The project, which cost approximately £700,000 has been part funded through a £120,000 donation from the D2N2 Local Enterprise Partnership representing business’s from across Nottinghamshire and Derbyshire.
Sue Archibold, chief executive at The Ear Foundation said: “The Ear Foundation brought cochlear implants to the UK in 1989 and our aim is to improve hearing and communication in a technological era.
“Technology breakthroughs are helping more people than ever before have the chance to hear and due to demand we needed more space at the centre.
“We have named the new extension ’Soundspace’ and this addition to our facility will enable us to expand our operations and allows us to double the number of families treated and treble the number of medical professionals we can train.
“We are really pleased to working with CPMG again.

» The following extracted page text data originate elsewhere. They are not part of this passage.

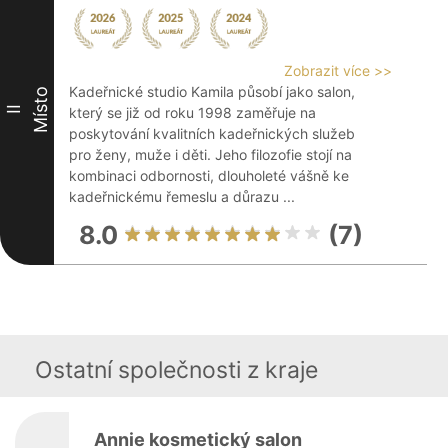
Zobrazit více >>
Kadeřnické studio Kamila působí jako salon,
Místo
II
který se již od roku 1998 zaměřuje na
poskytování kvalitních kadeřnických služeb
pro ženy, muže i děti. Jeho filozofie stojí na
kombinaci odbornosti, dlouholeté vášně ke
kadeřnickému řemeslu a důrazu ...
8.0
(7)
Ostatní společnosti z kraje
Annie kosmetický salon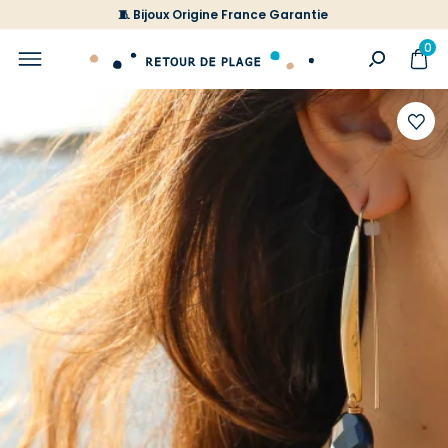
🧵 Bijoux Origine France Garantie
0
Ajoute
à
votre
liste
d'envi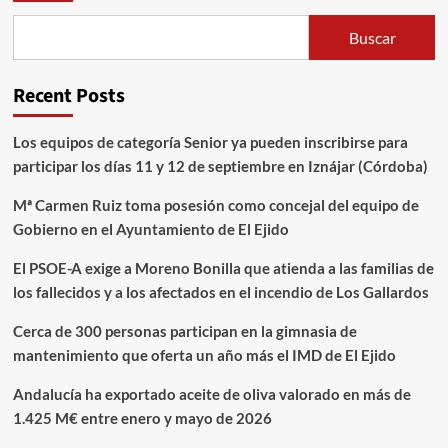
Buscar
Recent Posts
Los equipos de categoría Senior ya pueden inscribirse para
participar los días 11 y 12 de septiembre en Iznájar (Córdoba)
Mª Carmen Ruiz toma posesión como concejal del equipo de
Gobierno en el Ayuntamiento de El Ejido
El PSOE-A exige a Moreno Bonilla que atienda a las familias de
los fallecidos y a los afectados en el incendio de Los Gallardos
Cerca de 300 personas participan en la gimnasia de
mantenimiento que oferta un año más el IMD de El Ejido
Andalucía ha exportado aceite de oliva valorado en más de
1.425 M€ entre enero y mayo de 2026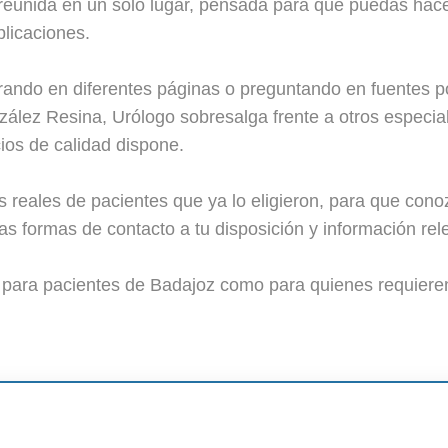
 reunida en un solo lugar, pensada para que puedas hace
plicaciones.
ando en diferentes páginas o preguntando en fuentes 
lez Resina, Urólogo sobresalga frente a otros especiali
cios de calidad dispone.
eales de pacientes que ya lo eligieron, para que conoz
 formas de contacto a tu disposición y información rel
o para pacientes de Badajoz como para quienes requiere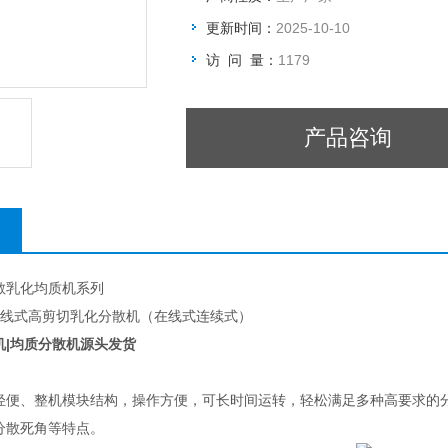
更新时间：
2025-10-10
访 问 量：
1179
产品咨询
散乳化均质机系列
S30在线式高剪切乳化分散机（在线式连续式）
机|均质分散机源头发货
轻便、整机模块结构，操作方便，可长时间运转，轻松满足多种高要求的
分散死角等特点。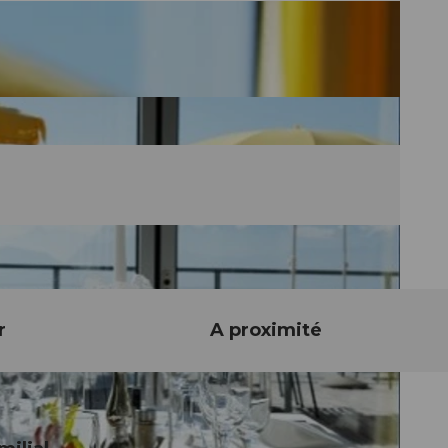
r
A proximité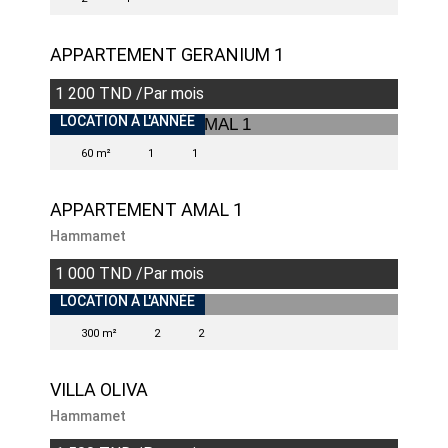
APPARTEMENT GERANIUM 1
1 200 TND /Par mois
LOCATION À L'ANNÉE
60 m²
1
1
APPARTEMENT AMAL 1
Hammamet
1 000 TND /Par mois
INDISPONIBLE
LOCATION À L'ANNÉE
300 m²
2
2
VILLA OLIVA
Hammamet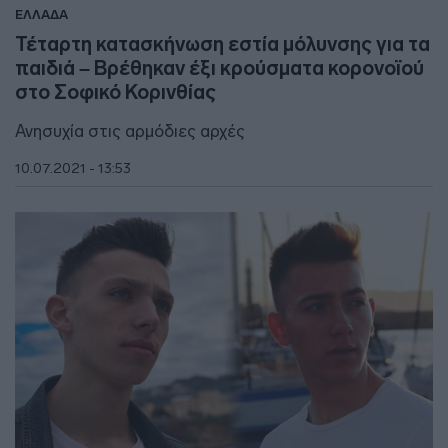
ΕΛΛΑΔΑ
Τέταρτη κατασκήνωση εστία μόλυνσης για τα
παιδιά – Βρέθηκαν έξι κρούσματα κορονοϊού
στο Σοφικό Κορινθίας
Ανησυχία στις αρμόδιες αρχές
10.07.2021 - 13:53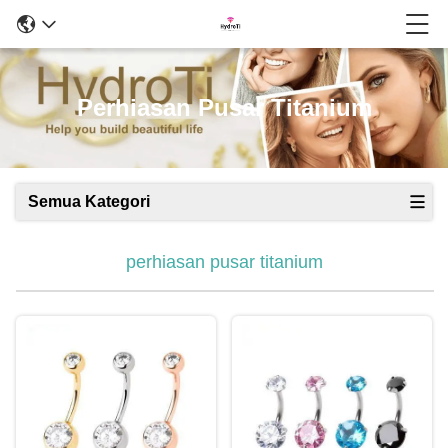
Perhiasan Pusar Titanium
Semua Kategori
perhiasan pusar titanium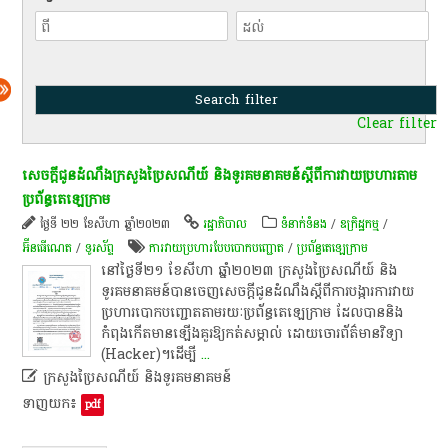
Clear filter
សេចក្តីជូនដំណឹង​ក្រសួង​ប្រៃសណីយ៍​ និង​ទូរគមនាគមន៍​ស្តី​ពី​ការ​វាយប្រហារ​តាម​
ប្រព័ន្ធ​តេ​ឡេ​ក្រាម​
ថ្ងៃទី ២២ ខែសីហា ឆ្នាំ២០២៣
រដ្ឋាភិបាល
ទំនាក់ទំនង
/
ឧក្រិដ្ឋកម្ម
/
អ៊ីនធើណេត
/
ទូរស័ព្ទ
ការវាយប្រហារបែបបោកបញ្ជោត
/
ប្រព័ន្ធ​តេ​ឡេ​ក្រាម​
នៅ​ថ្ងៃ​ទី​២១​ ខែសីហា​ ឆ្នាំ​២០២៣​ ក្រសួង​ប្រៃសណីយ៍​ និង​
ទូរគមនាគមន៍​បាន​ចេញ​សេចក្តីជូនដំណឹង​ស្តី​ពី​ការ​បង្ការ​ការ​វាយ
ប្រហារ​បោក​បញ្ជោត​តាម​រយៈ​ប្រព័ន្ធ​តេ​ឡេ​ក្រាម​ ដែល​បាន​និង​
កំពុង​កើត​មាន​ឡើង​គួរ​ឱ្យ​កត់សម្គាល់​ ដោយ​ចោរ​ព័ត៌មានវិទ្យា​
(Hacker)​។​​ដើម្បី
...

ក្រសួង​ប្រៃសណីយ៍​ និង​ទូរគមនាគមន៍
ទាញយក៖
pdf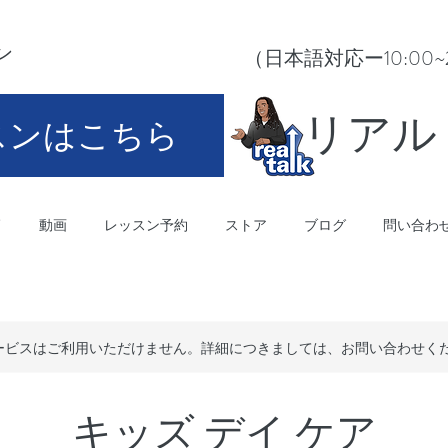
ン
（日本語対応ー10:00~21:0
​リア
スンはこちら
師
動画
レッスン予約
ストア
ブログ
問い合わ
ービスはご利用いただけません。詳細につきましては、お問い合わせく
キッズ デイ ケア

They designed our existing building and this knowledge has greatly improved the look and feel of the new structure, incorporating features of the old house creating a family friendly environment.”
The Ear Foundation provides services which bridge the gap between clinics that fit pioneering technologies such as cochlear implants, bone conducting hearing implants and hearing aids, and the local community where they are used in everyday life.
Alex Walker, architect at CPMG said: “We have been supporting the Ear Foundation for over 10 years having designed Marjorie Sherman House in 1999.
“The current scheme is a 250m2 extension to Marjorie Sherman House that includes new conference, therapy and office space to meet the growing demand for post cochlear implant support and information.
“The new building has demanding internal acoustic performance criteria to create the best conditions for hearing therapy and education.”
Nick Gregory, director as CPMG said: “The timing for the handover couldn’t be better as it also happens to fall on the same week as International Cochlear Implant Day (Wednesday 25 February).
“It was on this same site that the charity was set up to fund and provide the first cochlear implants to UK children back in 1989.”
Work which started in August has taken six months to complete, finishing in February; the centre is due to open its doors to patients in the spring of 2015.
The Ear Foundation is aiming to have the centre open and operational by spring 2015.